Work task: If a picture appears in the records below, drop it, and reproduce everything else exactly.

*** Input material ***

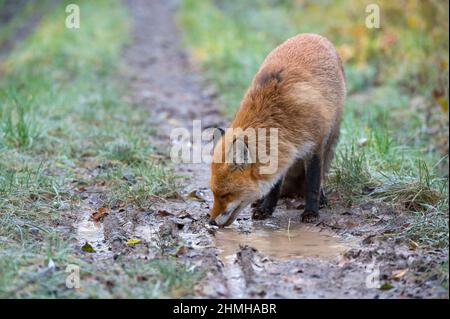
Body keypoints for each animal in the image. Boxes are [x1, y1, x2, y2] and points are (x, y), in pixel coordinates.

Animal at [209, 33, 346, 228]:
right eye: (213, 193)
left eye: (225, 195)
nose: (211, 221)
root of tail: (312, 35)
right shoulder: (282, 150)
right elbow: (274, 186)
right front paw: (266, 208)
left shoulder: (314, 145)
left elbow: (312, 184)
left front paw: (311, 212)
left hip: (331, 134)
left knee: (320, 175)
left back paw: (321, 199)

***

Result of the task:
Body keypoints for each animal in the image. Boxes are [x1, y1, x2, y2] and points are (x, y), in pixel coordinates.

Animal at [209, 33, 346, 228]:
right eye: (213, 193)
left eye: (225, 195)
nose: (211, 221)
root of tail: (312, 35)
right shoulder: (282, 150)
right elbow: (274, 186)
right front paw: (266, 208)
left shoulder: (314, 145)
left elbow: (312, 184)
left front paw: (311, 212)
left hip: (331, 134)
left knee: (320, 175)
left back paw: (321, 199)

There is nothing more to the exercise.